• Problem
With the pictures omitted, repeat exactly the lines below starting with the line that has "بدن بوده و بر روی چهره بسیار راحت است." and going on through the line that has "Max Operating Temperature".

[Recorded data]
= = = = =

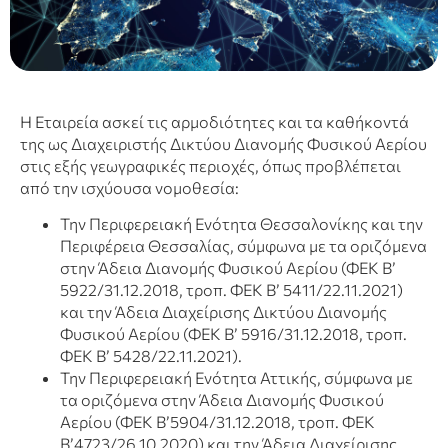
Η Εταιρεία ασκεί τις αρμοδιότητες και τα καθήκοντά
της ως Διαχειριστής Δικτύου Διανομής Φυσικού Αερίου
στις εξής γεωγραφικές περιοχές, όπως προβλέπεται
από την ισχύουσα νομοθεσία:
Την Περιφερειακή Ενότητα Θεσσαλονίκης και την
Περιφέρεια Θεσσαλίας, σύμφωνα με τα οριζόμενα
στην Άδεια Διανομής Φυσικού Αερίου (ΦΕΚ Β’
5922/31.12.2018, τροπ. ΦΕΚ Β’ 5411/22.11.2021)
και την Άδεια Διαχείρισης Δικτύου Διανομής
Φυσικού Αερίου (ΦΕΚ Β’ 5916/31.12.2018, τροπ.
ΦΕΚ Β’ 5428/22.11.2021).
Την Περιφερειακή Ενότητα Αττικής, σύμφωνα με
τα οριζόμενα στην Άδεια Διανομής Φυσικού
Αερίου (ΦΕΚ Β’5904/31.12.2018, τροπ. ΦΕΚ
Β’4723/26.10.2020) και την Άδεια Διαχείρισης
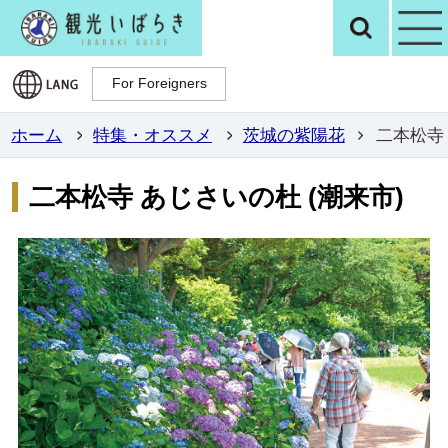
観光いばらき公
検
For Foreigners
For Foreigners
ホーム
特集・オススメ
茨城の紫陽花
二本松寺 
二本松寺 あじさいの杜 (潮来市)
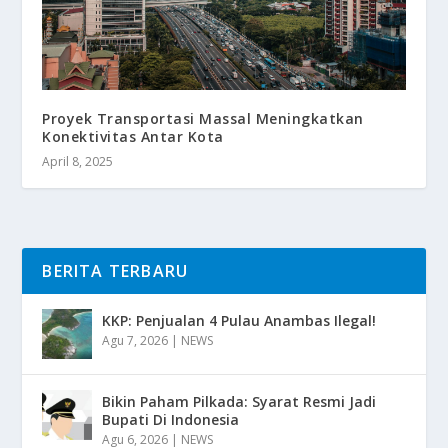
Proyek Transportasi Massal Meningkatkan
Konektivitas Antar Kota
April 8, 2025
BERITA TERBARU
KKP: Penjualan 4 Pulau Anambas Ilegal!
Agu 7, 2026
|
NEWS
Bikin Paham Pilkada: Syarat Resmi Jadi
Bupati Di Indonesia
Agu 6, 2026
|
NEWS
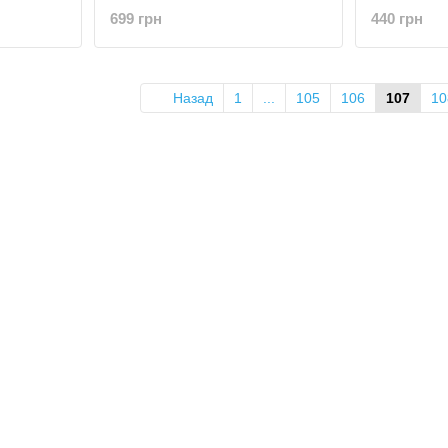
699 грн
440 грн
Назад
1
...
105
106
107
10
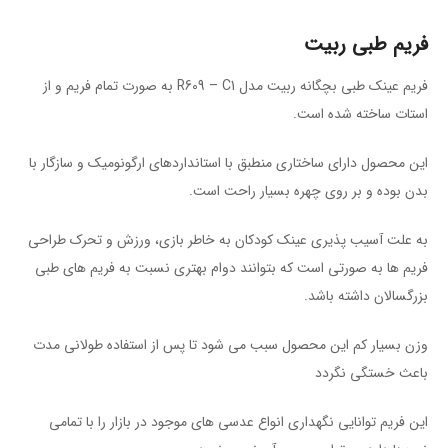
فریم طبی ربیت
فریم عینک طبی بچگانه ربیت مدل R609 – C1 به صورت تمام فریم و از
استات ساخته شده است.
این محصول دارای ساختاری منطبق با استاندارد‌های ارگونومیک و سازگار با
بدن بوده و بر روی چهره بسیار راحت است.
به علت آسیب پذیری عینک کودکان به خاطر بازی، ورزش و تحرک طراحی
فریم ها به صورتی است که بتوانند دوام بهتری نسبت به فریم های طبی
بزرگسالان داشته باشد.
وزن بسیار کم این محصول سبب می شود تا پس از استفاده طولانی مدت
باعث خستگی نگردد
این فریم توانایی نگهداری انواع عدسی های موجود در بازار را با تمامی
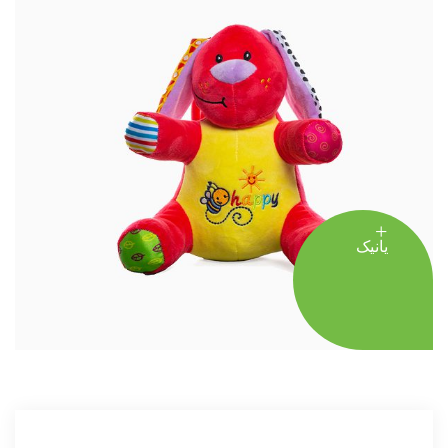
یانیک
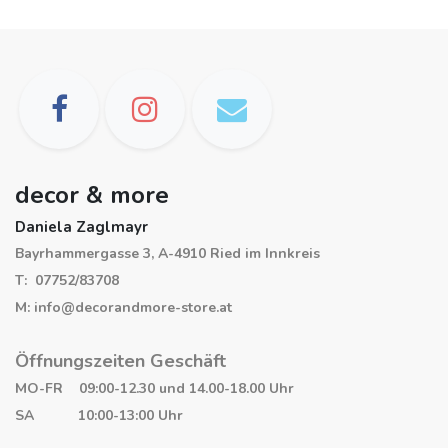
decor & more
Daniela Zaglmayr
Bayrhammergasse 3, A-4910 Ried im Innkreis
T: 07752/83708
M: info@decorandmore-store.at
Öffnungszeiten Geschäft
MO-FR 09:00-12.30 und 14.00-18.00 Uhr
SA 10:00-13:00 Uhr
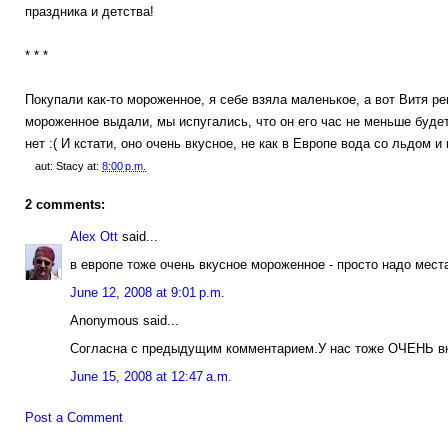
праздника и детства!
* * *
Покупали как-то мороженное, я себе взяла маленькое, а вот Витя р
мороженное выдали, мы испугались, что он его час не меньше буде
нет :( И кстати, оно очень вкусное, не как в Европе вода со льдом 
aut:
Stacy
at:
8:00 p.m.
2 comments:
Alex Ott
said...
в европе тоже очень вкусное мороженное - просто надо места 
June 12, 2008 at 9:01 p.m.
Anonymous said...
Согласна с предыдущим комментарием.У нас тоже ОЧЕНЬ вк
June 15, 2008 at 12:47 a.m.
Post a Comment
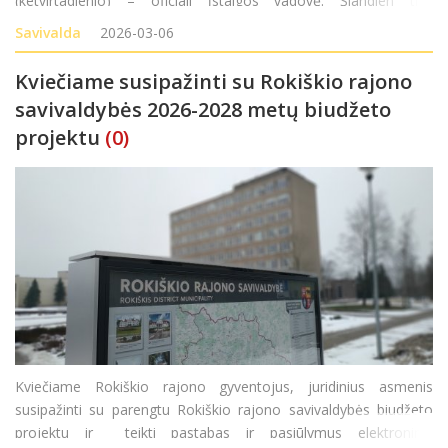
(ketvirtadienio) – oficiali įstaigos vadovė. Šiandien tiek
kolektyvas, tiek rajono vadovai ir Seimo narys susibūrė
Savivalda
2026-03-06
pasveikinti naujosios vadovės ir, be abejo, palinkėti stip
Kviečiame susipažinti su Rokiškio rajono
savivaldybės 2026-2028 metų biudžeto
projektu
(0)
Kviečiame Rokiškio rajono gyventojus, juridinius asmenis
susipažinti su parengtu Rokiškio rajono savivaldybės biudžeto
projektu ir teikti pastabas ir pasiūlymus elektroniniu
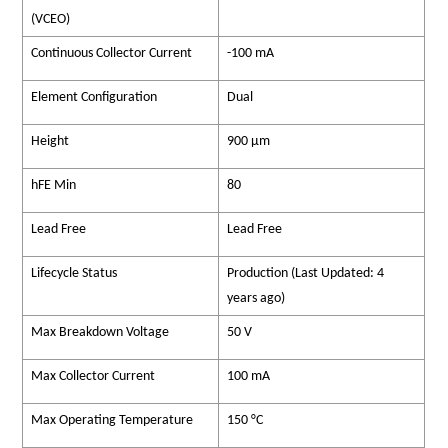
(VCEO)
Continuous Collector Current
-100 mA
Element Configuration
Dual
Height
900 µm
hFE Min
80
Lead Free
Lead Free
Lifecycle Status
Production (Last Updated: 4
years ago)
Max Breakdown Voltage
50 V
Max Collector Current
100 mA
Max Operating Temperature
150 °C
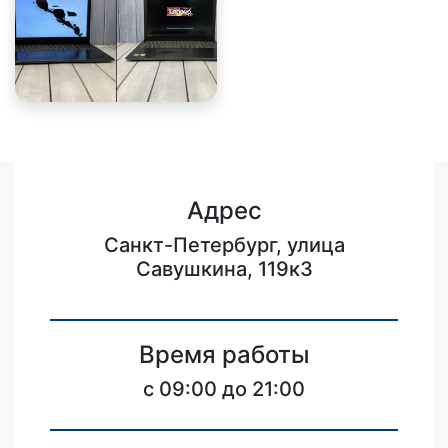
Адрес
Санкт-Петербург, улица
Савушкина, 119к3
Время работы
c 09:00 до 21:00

= = = = =

• Answer to this problem
بدن بوده و بر روی چهره بسیار راحت است.
به علت آسیب پذیری عینک کودکان به خاطر بازی، ورزش و تحرک طراحی
فریم ها به صورتی است که بتوانند دوام بهتری نسبت به فریم های طبی
بزرگسالان داشته باشد.
وزن بسیار کم این محصول سبب می شود تا پس از استفاده طولانی مدت
باعث خستگی نگردد
این فریم توانایی نگهداری انواع عدسی های موجود در بازار را با تمامی
یانیک
decor & more
Daniela Zaglmayr
Bayrhammergasse 3, A-4910 Ried im Innkreis
T: 07752/83708
M: info@decorandmore-store.at
Öffnungszeiten Geschäft
MO-FR 09:00-12.30 und 14.00-18.00 Uhr
SA 10:00-13:00 Uhr
праздника и детства!
* * *
Покупали как-то мороженное, я себе взяла маленькое, а вот Витя р
мороженное выдали, мы испугались, что он его час не меньше буде
нет :( И кстати, оно очень вкусное, не как в Европе вода со льдом 
aut:
Stacy
at:
8:00 p.m.
2 comments:
Alex Ott
said...
в европе тоже очень вкусное мороженное - просто надо места 
June 12, 2008 at 9:01 p.m.
Anonymous said...
Согласна с предыдущим комментарием.У нас тоже ОЧЕНЬ вк
June 15, 2008 at 12:47 a.m.
Post a Comment
(ketvirtadienio) – oficiali įstaigos vadovė. Šiandien tiek
kolektyvas, tiek rajono vadovai ir Seimo narys susibūrė
Savivalda
2026-03-06
pasveikinti naujosios vadovės ir, be abejo, palinkėti stip
Kviečiame susipažinti su Rokiškio rajono
savivaldybės 2026-2028 metų biudžeto
projektu
(0)
Kviečiame Rokiškio rajono gyventojus, juridinius asmenis
susipažinti su parengtu Rokiškio rajono savivaldybės biudžeto
projektu ir teikti pastabas ir pasiūlymus elektroniniu
(VCEO)
Continuous Collector Current
-100 mA
Element Configuration
Dual
Height
900 µm
hFE Min
80
Lead Free
Lead Free
Lifecycle Status
Production (Last Updated: 4
years ago)
Max Breakdown Voltage
50 V
Max Collector Current
100 mA
Max Operating Temperature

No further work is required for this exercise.